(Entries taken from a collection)
• • • • •

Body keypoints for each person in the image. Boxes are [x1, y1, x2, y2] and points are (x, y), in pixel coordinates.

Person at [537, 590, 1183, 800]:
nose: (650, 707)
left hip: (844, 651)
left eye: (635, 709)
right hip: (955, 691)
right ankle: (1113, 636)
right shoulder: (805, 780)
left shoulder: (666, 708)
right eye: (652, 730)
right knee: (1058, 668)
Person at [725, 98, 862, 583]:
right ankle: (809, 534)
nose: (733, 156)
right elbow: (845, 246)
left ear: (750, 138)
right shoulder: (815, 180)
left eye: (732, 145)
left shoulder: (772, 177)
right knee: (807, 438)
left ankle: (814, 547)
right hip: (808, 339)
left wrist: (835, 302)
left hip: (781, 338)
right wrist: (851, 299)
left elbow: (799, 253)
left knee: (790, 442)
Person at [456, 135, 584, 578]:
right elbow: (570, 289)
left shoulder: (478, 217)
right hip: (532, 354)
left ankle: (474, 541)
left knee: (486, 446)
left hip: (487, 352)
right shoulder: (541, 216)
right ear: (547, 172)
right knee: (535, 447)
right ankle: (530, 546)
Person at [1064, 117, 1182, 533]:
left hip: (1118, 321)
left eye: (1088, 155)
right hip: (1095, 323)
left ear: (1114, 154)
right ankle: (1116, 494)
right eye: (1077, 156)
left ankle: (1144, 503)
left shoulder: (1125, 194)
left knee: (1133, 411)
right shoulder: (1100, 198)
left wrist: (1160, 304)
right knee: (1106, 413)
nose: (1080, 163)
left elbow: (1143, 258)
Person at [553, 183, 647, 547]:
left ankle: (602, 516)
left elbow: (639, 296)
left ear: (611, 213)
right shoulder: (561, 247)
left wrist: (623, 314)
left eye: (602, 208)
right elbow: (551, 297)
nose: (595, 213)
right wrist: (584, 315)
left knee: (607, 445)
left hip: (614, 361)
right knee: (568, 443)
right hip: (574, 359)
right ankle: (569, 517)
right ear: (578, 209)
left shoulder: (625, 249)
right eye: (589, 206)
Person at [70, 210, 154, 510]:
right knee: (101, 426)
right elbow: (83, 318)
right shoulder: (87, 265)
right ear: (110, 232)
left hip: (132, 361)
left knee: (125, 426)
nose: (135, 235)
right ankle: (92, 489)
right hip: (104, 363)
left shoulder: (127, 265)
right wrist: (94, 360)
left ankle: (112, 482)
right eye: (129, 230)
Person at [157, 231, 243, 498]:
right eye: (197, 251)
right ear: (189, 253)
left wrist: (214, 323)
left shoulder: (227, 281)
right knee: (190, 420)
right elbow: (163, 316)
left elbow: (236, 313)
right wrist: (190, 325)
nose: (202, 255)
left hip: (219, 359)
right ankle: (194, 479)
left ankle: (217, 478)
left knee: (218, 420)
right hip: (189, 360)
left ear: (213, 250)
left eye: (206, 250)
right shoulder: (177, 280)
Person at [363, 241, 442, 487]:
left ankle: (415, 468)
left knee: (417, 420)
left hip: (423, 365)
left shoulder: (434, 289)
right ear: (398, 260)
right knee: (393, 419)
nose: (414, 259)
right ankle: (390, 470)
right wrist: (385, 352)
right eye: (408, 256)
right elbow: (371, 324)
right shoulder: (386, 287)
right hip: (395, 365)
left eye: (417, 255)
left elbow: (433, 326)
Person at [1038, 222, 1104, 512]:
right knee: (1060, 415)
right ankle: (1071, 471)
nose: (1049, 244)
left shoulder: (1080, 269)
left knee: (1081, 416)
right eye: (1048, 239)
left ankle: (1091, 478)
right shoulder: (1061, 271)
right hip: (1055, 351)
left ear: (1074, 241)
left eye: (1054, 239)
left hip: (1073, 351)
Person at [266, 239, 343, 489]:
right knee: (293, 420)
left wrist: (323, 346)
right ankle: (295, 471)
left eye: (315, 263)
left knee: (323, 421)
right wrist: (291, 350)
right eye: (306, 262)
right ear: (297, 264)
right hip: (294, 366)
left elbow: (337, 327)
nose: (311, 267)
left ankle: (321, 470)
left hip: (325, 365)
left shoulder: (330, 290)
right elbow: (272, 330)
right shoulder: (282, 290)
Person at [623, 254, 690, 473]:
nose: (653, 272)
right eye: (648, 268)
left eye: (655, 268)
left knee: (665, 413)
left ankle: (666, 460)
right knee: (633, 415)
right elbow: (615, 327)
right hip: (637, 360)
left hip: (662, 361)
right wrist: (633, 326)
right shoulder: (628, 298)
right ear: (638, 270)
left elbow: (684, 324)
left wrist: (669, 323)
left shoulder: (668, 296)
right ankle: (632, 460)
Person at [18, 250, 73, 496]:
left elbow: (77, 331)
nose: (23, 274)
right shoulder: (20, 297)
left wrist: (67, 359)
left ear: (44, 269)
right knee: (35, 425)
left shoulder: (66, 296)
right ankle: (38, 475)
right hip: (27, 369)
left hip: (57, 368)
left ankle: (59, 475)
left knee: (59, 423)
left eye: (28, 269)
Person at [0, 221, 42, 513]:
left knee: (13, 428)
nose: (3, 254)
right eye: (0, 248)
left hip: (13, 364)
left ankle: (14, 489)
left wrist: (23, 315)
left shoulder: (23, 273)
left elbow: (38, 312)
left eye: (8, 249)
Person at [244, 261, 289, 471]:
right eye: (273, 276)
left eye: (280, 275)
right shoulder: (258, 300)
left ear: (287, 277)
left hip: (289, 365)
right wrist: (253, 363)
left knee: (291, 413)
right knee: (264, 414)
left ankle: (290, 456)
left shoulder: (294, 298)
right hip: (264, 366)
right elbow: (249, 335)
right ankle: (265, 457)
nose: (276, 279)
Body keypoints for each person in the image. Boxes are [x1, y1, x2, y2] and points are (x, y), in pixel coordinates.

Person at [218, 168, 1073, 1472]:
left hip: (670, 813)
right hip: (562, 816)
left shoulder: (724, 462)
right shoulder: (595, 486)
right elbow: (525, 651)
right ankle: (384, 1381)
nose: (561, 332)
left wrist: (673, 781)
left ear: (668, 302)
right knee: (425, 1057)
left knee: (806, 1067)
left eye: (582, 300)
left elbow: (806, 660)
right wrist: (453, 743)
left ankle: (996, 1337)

• • • • •

**TO DO**
Would you transcribe the data above exactly as it stands?

**SOLUTION TO THE PROBLEM**
Body keypoints for each person in the image. Boxes are [x1, y1, x2, y2] and points are (x, y), in pixel coordinates.

Person at [537, 590, 1183, 800]:
nose: (650, 707)
left hip: (844, 651)
left eye: (635, 709)
right hip: (955, 691)
right ankle: (1113, 636)
right shoulder: (805, 780)
left shoulder: (666, 708)
right eye: (652, 730)
right knee: (1058, 668)
Person at [725, 98, 862, 583]:
right ankle: (809, 534)
nose: (733, 156)
right elbow: (845, 246)
left ear: (750, 138)
right shoulder: (815, 180)
left eye: (732, 145)
left shoulder: (772, 177)
right knee: (807, 438)
left ankle: (814, 547)
right hip: (808, 339)
left wrist: (835, 302)
left hip: (781, 338)
right wrist: (851, 299)
left elbow: (799, 253)
left knee: (790, 442)
Person at [456, 135, 584, 578]:
right elbow: (570, 289)
left shoulder: (478, 217)
right hip: (532, 354)
left ankle: (474, 541)
left knee: (486, 446)
left hip: (487, 352)
right shoulder: (541, 216)
right ear: (547, 172)
right knee: (535, 447)
right ankle: (530, 546)
Person at [1064, 117, 1182, 533]:
left hip: (1118, 321)
left eye: (1088, 155)
right hip: (1095, 323)
left ear: (1114, 154)
right ankle: (1116, 494)
right eye: (1077, 156)
left ankle: (1144, 503)
left shoulder: (1125, 194)
left knee: (1133, 411)
right shoulder: (1100, 198)
left wrist: (1160, 304)
right knee: (1106, 413)
nose: (1080, 163)
left elbow: (1143, 258)
Person at [553, 183, 647, 547]:
left ankle: (602, 516)
left elbow: (639, 296)
left ear: (611, 213)
right shoulder: (561, 247)
left wrist: (623, 314)
left eye: (602, 208)
right elbow: (551, 297)
nose: (595, 213)
right wrist: (584, 315)
left knee: (607, 445)
left hip: (614, 361)
right knee: (568, 443)
right hip: (574, 359)
right ankle: (569, 517)
right ear: (578, 209)
left shoulder: (625, 249)
right eye: (589, 206)
Person at [70, 210, 154, 510]:
right knee: (101, 426)
right elbow: (83, 318)
right shoulder: (87, 265)
right ear: (110, 232)
left hip: (132, 361)
left knee: (125, 426)
nose: (135, 235)
right ankle: (92, 489)
right hip: (104, 363)
left shoulder: (127, 265)
right wrist: (94, 360)
left ankle: (112, 482)
right eye: (129, 230)
Person at [157, 231, 243, 498]:
right eye: (197, 251)
right ear: (189, 253)
left wrist: (214, 323)
left shoulder: (227, 281)
right knee: (190, 420)
right elbow: (163, 316)
left elbow: (236, 313)
right wrist: (190, 325)
nose: (202, 255)
left hip: (219, 359)
right ankle: (194, 479)
left ankle: (217, 478)
left knee: (218, 420)
right hip: (189, 360)
left ear: (213, 250)
left eye: (206, 250)
right shoulder: (177, 280)
Person at [363, 241, 442, 487]:
left ankle: (415, 468)
left knee: (417, 420)
left hip: (423, 365)
left shoulder: (434, 289)
right ear: (398, 260)
right knee: (393, 419)
nose: (414, 259)
right ankle: (390, 470)
right wrist: (385, 352)
right eye: (408, 256)
right elbow: (371, 324)
right shoulder: (386, 287)
right hip: (395, 365)
left eye: (417, 255)
left elbow: (433, 326)
Person at [1038, 222, 1104, 512]:
right knee: (1060, 415)
right ankle: (1071, 471)
nose: (1049, 244)
left shoulder: (1080, 269)
left knee: (1081, 416)
right eye: (1048, 239)
left ankle: (1091, 478)
right shoulder: (1061, 271)
right hip: (1055, 351)
left ear: (1074, 241)
left eye: (1054, 239)
left hip: (1073, 351)
Person at [266, 239, 343, 489]:
right knee: (293, 420)
left wrist: (323, 346)
right ankle: (295, 471)
left eye: (315, 263)
left knee: (323, 421)
right wrist: (291, 350)
right eye: (306, 262)
right ear: (297, 264)
right hip: (294, 366)
left elbow: (337, 327)
nose: (311, 267)
left ankle: (321, 470)
left hip: (325, 365)
left shoulder: (330, 290)
right elbow: (272, 330)
right shoulder: (282, 290)
Person at [623, 254, 690, 473]:
nose: (653, 272)
right eye: (648, 268)
left eye: (655, 268)
left knee: (665, 413)
left ankle: (666, 460)
right knee: (633, 415)
right elbow: (615, 327)
right hip: (637, 360)
left hip: (662, 361)
right wrist: (633, 326)
right shoulder: (628, 298)
right ear: (638, 270)
left elbow: (684, 324)
left wrist: (669, 323)
left shoulder: (668, 296)
right ankle: (632, 460)
Person at [18, 250, 73, 496]:
left elbow: (77, 331)
nose: (23, 274)
right shoulder: (20, 297)
left wrist: (67, 359)
left ear: (44, 269)
right knee: (35, 425)
left shoulder: (66, 296)
right ankle: (38, 475)
right hip: (27, 369)
left hip: (57, 368)
left ankle: (59, 475)
left knee: (59, 423)
left eye: (28, 269)
Person at [0, 221, 42, 513]:
left knee: (13, 428)
nose: (3, 254)
right eye: (0, 248)
left hip: (13, 364)
left ankle: (14, 489)
left wrist: (23, 315)
left shoulder: (23, 273)
left elbow: (38, 312)
left eye: (8, 249)
Person at [244, 261, 289, 471]:
right eye: (273, 276)
left eye: (280, 275)
right shoulder: (258, 300)
left ear: (287, 277)
left hip: (289, 365)
right wrist: (253, 363)
left knee: (291, 413)
right knee: (264, 414)
left ankle: (290, 456)
left shoulder: (294, 298)
right hip: (264, 366)
right elbow: (249, 335)
right ankle: (265, 457)
nose: (276, 279)
Body keypoints for each person in the image. Boxes are [x1, y1, x2, y2] and points are (x, y), in pixel coordinates.

Person at [218, 168, 1073, 1472]:
left hip: (670, 813)
right hip: (562, 816)
left shoulder: (724, 462)
right shoulder: (595, 486)
right elbow: (525, 651)
right ankle: (384, 1381)
nose: (561, 332)
left wrist: (673, 781)
left ear: (668, 302)
right knee: (425, 1057)
left knee: (806, 1067)
left eye: (582, 300)
left elbow: (806, 660)
right wrist: (453, 743)
left ankle: (996, 1337)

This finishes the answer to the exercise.